Das wäre natürlich klasse aus der Sicht des BKA. Und sie werden offenbar nicht müde, sich dafür einzusetzen. Das Problem ist jedoch ein anderes: warum das Löschen in der Realität lange dauert, verrät einem der Deutschlandfunk in einer „Hintergrund” -Sendung, wo sich Michael Böhm vom Bund der Kriminalbeamten zu Wort meldet:
"Hier haben wir gerade in Berlin das personelle Problem, dass die Technik zwar vorhanden ist, aber das Personal einfach nicht mehr mit diesen Datenmengen hinterkommt.

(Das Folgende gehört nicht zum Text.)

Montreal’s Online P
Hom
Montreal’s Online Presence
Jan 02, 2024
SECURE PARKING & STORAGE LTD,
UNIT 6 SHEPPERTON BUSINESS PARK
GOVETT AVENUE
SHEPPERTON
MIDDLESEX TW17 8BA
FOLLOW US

Und dann kommen Sie in einen Bearbeitungsstau, das heißt also, Sie erkennen dann eventuell Zugriffsmöglichkeiten leider erst zu spät."
Aber ich vermute mal, dass mehr Beamte auch einiges mehr kosten. Daher wird das wohl nichts.

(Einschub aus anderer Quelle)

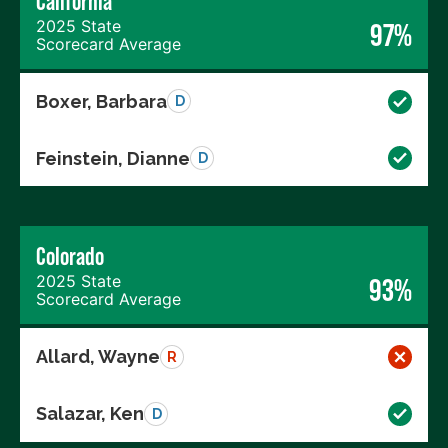
California
2025 State
97%
Scorecard Average
Boxer, Barbara
D
Feinstein, Dianne
D
Colorado
2025 State
93%
Scorecard Average
Allard, Wayne
R
Salazar, Ken
D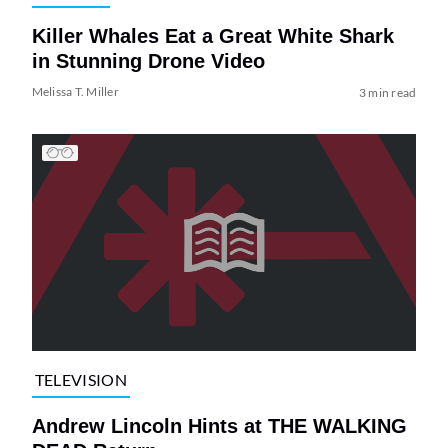
Killer Whales Eat a Great White Shark
in Stunning Drone Video
Melissa T. Miller
3 min read
TELEVISION
Andrew Lincoln Hints at THE WALKING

Abschließend möchte ich ein Zitat aus dem heutigen Artikel der Welt anbringen. Wer erkennt den logischen Fehlschluss?
BKA-Präsident Jörg Ziercke hatte mehrfach für Sperren im Internet plädiert, stößt mit dieser Position aber auf den Widerstand der mitregierenden FDP, die Liberalität im Netz fordert. Das alleinige Löschen führt laut Ziercke nicht zum Verschwinden der schrecklichen Bilder aus dem Internet, weil die Produzenten häufig über Kopien des Materials verfügen


Nachtrag 16:30:
Udo Vetter hat im lawblog weitere interessante Aspekte aufgezeigt. Dabei etwa den Umstand, dass sich hier über Bearbeitungszeiten aufgeregt werde „die [von dem BKA] selbst nie und nimmer erreicht werden”.